┌─ Passage for review
The car's best elapsed time at the Rocky Mountain raceway was 15.774 seconds. The car accelerated to 69.57 miles per hour in the first 1/8th of a mile and finished the 1/4 mile race at 77.47 miles per hour.

Electric Drag Racing At Brigham Young University

Perry Carter, Jeffrey Baxter, Tom Erekson

Electric Drag Racing at Brigham Young University Perry Carter

Perry Carter, Assistant Professor, School of Technology
Jeffrey Baxter, Junior, Mechanical Engineering
Tom Erekson, Director, School of Technology


The Electric Vehicle Competitions team from Brigham Young University have set a new record for the world's fastest electric-drag-race car to be powered solely by capacitors. This paper describes the use of ultra capacitors to power that experimental drag race car. A production EV1, donated in 2002 to BYU by General Motors Corp., was fitted with a bank of 160 ultra capacitors and timed on a one-quarter-mile drag strip at an official competition of the National Electric Drag Racing Association (NEDRA). The car performed as predicted, providing optimism for the use of ultra capacitors in the transportation industry. The design of the capacitor pack and the performance of the car are discussed along with suggestions for using ultra capacitors in other automotive applications.


Competition stimulates innovation. This has been particularly true in transportation. Common automotive technologies of today such as rear-view mirrors, brake lights, windshield wipers, disk brakes and turbo-chargers were all conceived through racing. Brigham Young University's (BYU) Electric Vehicle (EV) Competition team believe that competition and innovation stimulate learning, and that students thrive when challenged to come up with winning concepts that will be tested on the race track.

During fall 2002, recognizing this philosophy and other BYU accomplishments, the General Motors Corporation (GM) donated to the BYU School of Technology an EV1. The EV1 is a battery-powered, two-passenger sedan. It was manufactured from 1995 to 1999 and was available for lease to the public in the southwest parts of the United States. In 2002 all leased vehicles were recalled. Some of the recalled vehicles were donated to universities and other institutions for research and educational purposes.

The BYU team, pursuant to the conditions of the donation, were unable to drive the car on public streets, but desired to actively use it in an educational way. Because of the EV1's excellent aerodynamics and lightweight aluminum construction, racing was chosen as the logical educational activity.
└─
┌─ Records
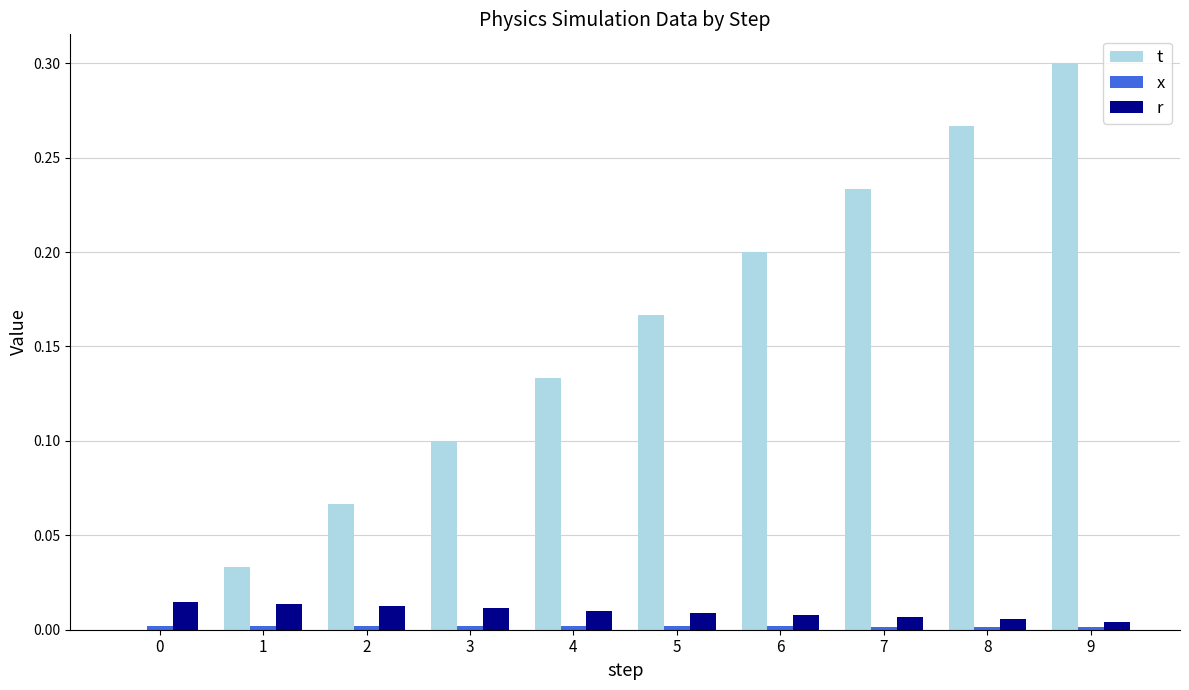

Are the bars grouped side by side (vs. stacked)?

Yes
└─
┌─ Records
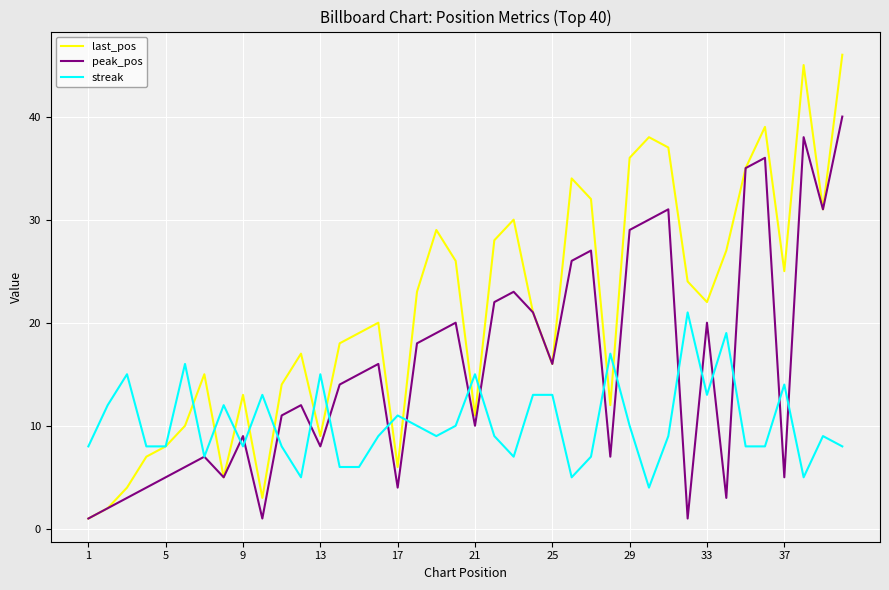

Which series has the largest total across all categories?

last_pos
└─
What to work on:
1 > Rewrite the text on electric drag racing at Brigham Young University, starting at "Competition stimulates innovation." and ending at "the race track.", and switch "rear-view mirrors" to "side mirrors".
2 > According to the text on electric drag racing at Brigham Young University, how many ultra capacitors were fitted to the EV1?

Task responses:
1 >
Competition stimulates innovation. This has been particularly true in transportation. Common automotive technologies of today such as side mirrors, brake lights, windshield wipers, disk brakes and turbo-chargers were all conceived through racing. Brigham Young University's (BYU) Electric Vehicle (EV) Competition team believe that competition and innovation stimulate learning, and that students thrive when challenged to come up with winning concepts that will be tested on the race track.

2 > 160